Les éternuements sont le moyen le plus puissant et le plus courant pour propager des gouttelettes infectieuses provenant d'infections respiratoires. “Mieux comprendre ce qui nous fait éternuer - en particulier comment les neurones se comportent en réponse aux allergènes et aux virus - peut indiquer des traitements capables de ralentir la propagation des maladies respiratoires infectieuses via les éternuements”, estime Qin Liu, professeur d’anesthésiologie et auteur principal de l’étude. La région du système nerveux central qui provoque l'éternuement a déjà été identifié mais le fonctionnement du réflexe d'éternuement au niveau cellulaire et moléculaire est, lui, resté mystérieux.

Les chercheurs ont mené des expériences sur des souris afin d’identifier le processus qui conduit à l’éternuement. Pour cela, ils les ont exposées à des gouttelettes en aérosol contenant soit de l'histamine soit de la capsaïcine, un composé piquant fabriqué à partir de piments. Sans surprise, les deux produits ont provoqué des éternuements chez les rongeurs. En examinant des cellules nerveuses déjà connues pour réagir à la capsaïcine, les scientifiques ont découvert une classe de petits neurones liés aux éternuements. Ils ont ensuite recherché des molécules, appelées neuropeptides, capables de transmettre des signaux d'éternuement à ces cellules nerveuses. Cela leur a permis de s’apercevoir du rôle clé joué par la molécule neuromédine B (NMB). Par ailleurs, en éliminant les neurones sensibles au NMB, ils ont constaté que cela bloquait le réflexe d'éternuement.

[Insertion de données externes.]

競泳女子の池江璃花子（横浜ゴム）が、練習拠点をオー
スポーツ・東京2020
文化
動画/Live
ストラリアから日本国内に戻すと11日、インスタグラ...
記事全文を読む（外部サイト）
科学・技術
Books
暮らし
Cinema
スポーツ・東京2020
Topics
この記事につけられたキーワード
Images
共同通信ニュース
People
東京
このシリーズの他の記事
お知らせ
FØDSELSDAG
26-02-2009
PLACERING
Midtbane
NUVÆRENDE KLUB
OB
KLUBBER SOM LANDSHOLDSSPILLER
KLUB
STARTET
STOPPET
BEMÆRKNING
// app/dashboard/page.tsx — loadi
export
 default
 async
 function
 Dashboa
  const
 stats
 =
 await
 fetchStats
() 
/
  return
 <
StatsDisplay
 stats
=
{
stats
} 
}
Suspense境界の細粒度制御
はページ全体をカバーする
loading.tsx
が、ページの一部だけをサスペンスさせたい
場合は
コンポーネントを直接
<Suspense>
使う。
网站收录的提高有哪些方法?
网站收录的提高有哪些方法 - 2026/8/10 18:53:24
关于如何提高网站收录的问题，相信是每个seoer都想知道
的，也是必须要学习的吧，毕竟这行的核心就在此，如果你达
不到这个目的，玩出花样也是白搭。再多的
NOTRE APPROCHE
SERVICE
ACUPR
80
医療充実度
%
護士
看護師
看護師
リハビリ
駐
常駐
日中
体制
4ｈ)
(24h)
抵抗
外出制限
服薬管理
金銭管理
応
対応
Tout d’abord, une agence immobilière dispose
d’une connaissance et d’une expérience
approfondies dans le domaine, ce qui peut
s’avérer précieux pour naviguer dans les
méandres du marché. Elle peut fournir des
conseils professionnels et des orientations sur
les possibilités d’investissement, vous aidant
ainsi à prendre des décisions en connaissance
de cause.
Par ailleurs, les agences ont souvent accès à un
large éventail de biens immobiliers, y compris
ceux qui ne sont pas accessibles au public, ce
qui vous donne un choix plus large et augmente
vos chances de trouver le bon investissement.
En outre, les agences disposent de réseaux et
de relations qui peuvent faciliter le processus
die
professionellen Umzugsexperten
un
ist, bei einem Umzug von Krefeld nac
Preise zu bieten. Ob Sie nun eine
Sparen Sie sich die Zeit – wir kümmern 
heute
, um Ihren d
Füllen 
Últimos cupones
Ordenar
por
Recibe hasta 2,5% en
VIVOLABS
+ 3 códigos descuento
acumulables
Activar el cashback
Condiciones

Une connexion avec les cellules de la respiration

Il est intéressant de noter qu'aucun de ces neurones provoquant des éternuements n’est logé dans l'une des régions connues du tronc cérébral liées à la respiration, s'est étonné Qin Liu. Bien que nous ayons découvert que les cellules provoquant des éternuements se trouvent dans une région du cerveau différente de celle qui contrôle la respiration, nous avons également constaté que les cellules de ces deux régions étaient directement connectées via leurs axones, le câblage des cellules nerveuses.”

Au cours de leurs expériences, les chercheurs ont également constaté qu’ils étaient capables de stimuler le réflexe d'éternuement en exposant une partie du cerveau de la souris au peptide NMB. Les souris se sont mises à éternuer bien qu’elles n’aient pas été exposées à la capsaïcine, l'histamine ou à d'autres allergènes.

Contrôler les éternuements pour limiter la propagation d’agents pathogènes

Pour les chercheurs, cette découverte n’est pas que symbolique et peut avoir des résonances en matière de prévention de santé. De nombreux virus et autres agents pathogènes, notamment le SARS-CoV-2, se propagent en partie par des gouttelettes en aérosol qui peuvent être expulsées par un éternuement. En ciblant le NMB ou son récepteur, il serait alors possible de limiter la propagation chez les personnes infectées. 

Un éternuement peut créer 20 000 gouttelettes contenant des virus qui peuvent rester dans l'air jusqu'à 10 minutes, assure le chercheur. En revanche, une toux produit plus de 3 000 gouttelettes, soit à peu près le même nombre produit en parlant pendant quelques minutes. Pour prévenir de futures épidémies virales et aider à traiter les éternuements pathologiques causés par des allergènes, il sera important de comprendre les voies qui provoquent les éternuements afin de les bloquer. En identifiant les neurones médiateurs du réflexe d'éternuement, ainsi que les neuropeptides qui activent ces neurones, nous avons découvert des cibles qui pourraient conduire à des traitements des éternuements pathologiques ou à des stratégies pour limiter la propagation des infections.”